Task details » Reproduce the items below with each "player" switched to "players" and everything else left as it is. Leave out the pictures.

Information shown below:

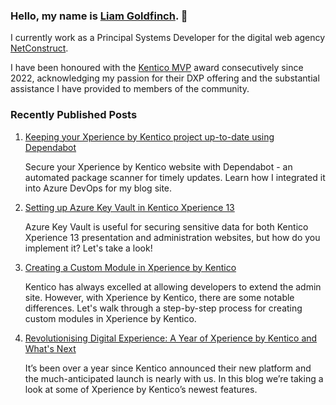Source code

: ### Hello, my name is [Liam Goldfinch](https://www.goldfinch.me/). 👋

I currently work as a Principal Systems Developer for the digital web agency [NetConstruct](https://www.netconstruct.com/).

I have been honoured with the [Kentico MVP](https://www.kentico.com/partners/mvp-program) award consecutively since 2022, acknowledging my passion for their DXP offering and the substantial assistance I have provided to members of the community.

<!--
**liamgold/liamgold** is a ✨ _special_ ✨ repository because its `README.md` (this file) appears on your GitHub profile.

Here are some ideas to get you started:

- 🔭 I’m currently working on ...
- 🌱 I’m currently learning ...
- 👯 I’m looking to collaborate on ...
- 🤔 I’m looking for help with ...
- 💬 Ask me about ...
- 📫 How to reach me: ...
- 😄 Pronouns: ...
- ⚡ Fun fact: ...
-->
### Recently Published Posts

<ol>
            <li>
                <a href="https://www.goldfinch.me/blog/keeping-your-xperience-by-kentico-project-up-to-date-using-dependabot" target="_blank" rel="noopener noreferrer">Keeping your Xperience by Kentico project up-to-date using Dependabot</a>
                <p>Secure your Xperience by Kentico website with Dependabot - an automated package scanner for timely updates. Learn how I integrated it into Azure DevOps for my blog site.</p>
            </li>
            <li>
                <a href="https://www.goldfinch.me/blog/setting-up-azure-key-vault-in-kentico-xperience-13" target="_blank" rel="noopener noreferrer">Setting up Azure Key Vault in Kentico Xperience 13</a>
                <p>Azure Key Vault is useful for securing sensitive data for both Kentico Xperience 13 presentation and administration websites, but how do you implement it? Let's take a look!</p>
            </li>
            <li>
                <a href="https://www.goldfinch.me/blog/creating-a-custom-module-in-xperience-by-kentico" target="_blank" rel="noopener noreferrer">Creating a Custom Module in Xperience by Kentico</a>
                <p>Kentico has always excelled at allowing developers to extend the admin site. However, with Xperience by Kentico, there are some notable differences. Let's walk through a step-by-step process for creating custom modules in Xperience by Kentico.</p>
            </li>
            <li>
                <a href="https://www.goldfinch.me/blog/revolutionising-digital-experience-a-year-of-xperience-by-kentico-and-what-s-next" target="_blank" rel="noopener noreferrer">Revolutionising Digital Experience: A Year of Xperience by Kentico and What's Next</a>
                <p>It’s been over a year since Kentico announced their new platform and the much-anticipated launch is nearly with us. In this blog we’re taking a look at some of Xperience by Kentico’s newest features.</p>
            </li></ol>
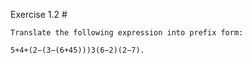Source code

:  Exercise 1.2 #

    Translate the following expression into prefix form:

    5+4+(2−(3−(6+45)))3(6−2)(2−7).
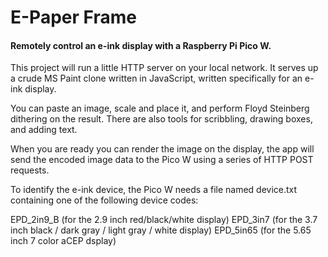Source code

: # E-Paper Frame

#### Remotely control an e-ink display with a Raspberry Pi Pico W.

This project will run a little HTTP server on your local network.
It serves up a crude MS Paint clone written in JavaScript, written specifically
for an e-ink display.

You can paste an image, scale and place it, and perform Floyd Steinberg
dithering on the result. There are also tools for scribbling, drawing boxes,
and adding text.

When you are ready you can render the image on the display, the app will send the
encoded image data to the Pico W using a series of HTTP POST requests.

To identify the e-ink device, the Pico W needs a file named device.txt containing
one of the following device codes:

EPD_2in9_B       (for the 2.9 inch red/black/white display)
EPD_3in7         (for the 3.7 inch black / dark gray / light gray / white display)
EPD_5in65        (for the 5.65 inch 7 color aCEP dsplay)
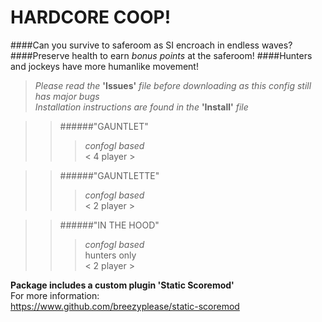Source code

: # HARDCORE COOP!
####Can you survive to saferoom as SI encroach in endless waves?
####Preserve health to earn _bonus points_ at the saferoom!
####Hunters and jockeys have more humanlike movement!   
>*Please read the* **'Issues'** *file before downloading as this config still has major bugs*   
>*Installation instructions are found in the* **'Install'** *file*   
  
>>######"GAUNTLET"
>>>_confogl based_  
>>>< 4 player >  
  
>>######"GAUNTLETTE" 
>>>_confogl based_  
>>>< 2 player >    
    
>>######"IN THE HOOD" 
>>>_confogl based_  
>>> hunters only   
>>>< 2 player >  
  

**Package includes a custom plugin 'Static Scoremod'**  
For more information:  
https://www.github.com/breezyplease/static-scoremod


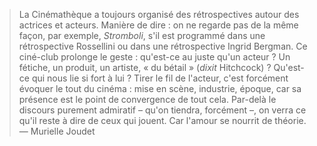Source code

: > La Cinémathèque a toujours organisé des rétrospectives autour des actrices et acteurs. Manière de dire : on ne regarde pas de la même façon, par exemple, _Stromboli_, s'il est programmé dans une rétrospective Rossellini ou dans une rétrospective Ingrid Bergman. Ce ciné-club prolonge le geste : qu'est-ce au juste qu'un acteur ? Un fétiche, un produit, un artiste, « du bétail » (_dixit_ Hitchcock) ? Qu'est-ce qui nous lie si fort à lui ? Tirer le fil de l'acteur, c'est forcément évoquer le tout du cinéma : mise en scène, industrie, époque, car sa présence est le point de convergence de tout cela. Par-delà le discours purement admiratif – qu'on tiendra, forcément –, on verra ce qu'il reste à dire de ceux qui jouent. Car l'amour se nourrit de théorie. — Murielle Joudet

End of Information shown.

Written solution »
Source code

: ### Hello, my name is [Liam Goldfinch](https://www.goldfinch.me/). 👋

I currently work as a Principal Systems Developer for the digital web agency [NetConstruct](https://www.netconstruct.com/).

I have been honoured with the [Kentico MVP](https://www.kentico.com/partners/mvp-program) award consecutively since 2022, acknowledging my passion for their DXP offering and the substantial assistance I have provided to members of the community.

<!--
**liamgold/liamgold** is a ✨ _special_ ✨ repository because its `README.md` (this file) appears on your GitHub profile.

Here are some ideas to get you started:

- 🔭 I’m currently working on ...
- 🌱 I’m currently learning ...
- 👯 I’m looking to collaborate on ...
- 🤔 I’m looking for help with ...
- 💬 Ask me about ...
- 📫 How to reach me: ...
- 😄 Pronouns: ...
- ⚡ Fun fact: ...
-->
### Recently Published Posts

<ol>
            <li>
                <a href="https://www.goldfinch.me/blog/keeping-your-xperience-by-kentico-project-up-to-date-using-dependabot" target="_blank" rel="noopener noreferrer">Keeping your Xperience by Kentico project up-to-date using Dependabot</a>
                <p>Secure your Xperience by Kentico website with Dependabot - an automated package scanner for timely updates. Learn how I integrated it into Azure DevOps for my blog site.</p>
            </li>
            <li>
                <a href="https://www.goldfinch.me/blog/setting-up-azure-key-vault-in-kentico-xperience-13" target="_blank" rel="noopener noreferrer">Setting up Azure Key Vault in Kentico Xperience 13</a>
                <p>Azure Key Vault is useful for securing sensitive data for both Kentico Xperience 13 presentation and administration websites, but how do you implement it? Let's take a look!</p>
            </li>
            <li>
                <a href="https://www.goldfinch.me/blog/creating-a-custom-module-in-xperience-by-kentico" target="_blank" rel="noopener noreferrer">Creating a Custom Module in Xperience by Kentico</a>
                <p>Kentico has always excelled at allowing developers to extend the admin site. However, with Xperience by Kentico, there are some notable differences. Let's walk through a step-by-step process for creating custom modules in Xperience by Kentico.</p>
            </li>
            <li>
                <a href="https://www.goldfinch.me/blog/revolutionising-digital-experience-a-year-of-xperience-by-kentico-and-what-s-next" target="_blank" rel="noopener noreferrer">Revolutionising Digital Experience: A Year of Xperience by Kentico and What's Next</a>
                <p>It’s been over a year since Kentico announced their new platform and the much-anticipated launch is nearly with us. In this blog we’re taking a look at some of Xperience by Kentico’s newest features.</p>
            </li></ol>
Source code

:  Exercise 1.2 #

    Translate the following expression into prefix form:

    5+4+(2−(3−(6+45)))3(6−2)(2−7).
Source code

: # E-Paper Frame

#### Remotely control an e-ink display with a Raspberry Pi Pico W.

This project will run a little HTTP server on your local network.
It serves up a crude MS Paint clone written in JavaScript, written specifically
for an e-ink display.

You can paste an image, scale and place it, and perform Floyd Steinberg
dithering on the result. There are also tools for scribbling, drawing boxes,
and adding text.

When you are ready you can render the image on the display, the app will send the
encoded image data to the Pico W using a series of HTTP POST requests.

To identify the e-ink device, the Pico W needs a file named device.txt containing
one of the following device codes:

EPD_2in9_B       (for the 2.9 inch red/black/white display)
EPD_3in7         (for the 3.7 inch black / dark gray / light gray / white display)
EPD_5in65        (for the 5.65 inch 7 color aCEP dsplay)
Source code

: # HARDCORE COOP!
####Can you survive to saferoom as SI encroach in endless waves?
####Preserve health to earn _bonus points_ at the saferoom!
####Hunters and jockeys have more humanlike movement!   
>*Please read the* **'Issues'** *file before downloading as this config still has major bugs*   
>*Installation instructions are found in the* **'Install'** *file*   
  
>>######"GAUNTLET"
>>>_confogl based_  
>>>< 4 players >  
  
>>######"GAUNTLETTE" 
>>>_confogl based_  
>>>< 2 players >    
    
>>######"IN THE HOOD" 
>>>_confogl based_  
>>> hunters only   
>>>< 2 players >  
  

**Package includes a custom plugin 'Static Scoremod'**  
For more information:  
https://www.github.com/breezyplease/static-scoremod


Source code

: > La Cinémathèque a toujours organisé des rétrospectives autour des actrices et acteurs. Manière de dire : on ne regarde pas de la même façon, par exemple, _Stromboli_, s'il est programmé dans une rétrospective Rossellini ou dans une rétrospective Ingrid Bergman. Ce ciné-club prolonge le geste : qu'est-ce au juste qu'un acteur ? Un fétiche, un produit, un artiste, « du bétail » (_dixit_ Hitchcock) ? Qu'est-ce qui nous lie si fort à lui ? Tirer le fil de l'acteur, c'est forcément évoquer le tout du cinéma : mise en scène, industrie, époque, car sa présence est le point de convergence de tout cela. Par-delà le discours purement admiratif – qu'on tiendra, forcément –, on verra ce qu'il reste à dire de ceux qui jouent. Car l'amour se nourrit de théorie. — Murielle Joudet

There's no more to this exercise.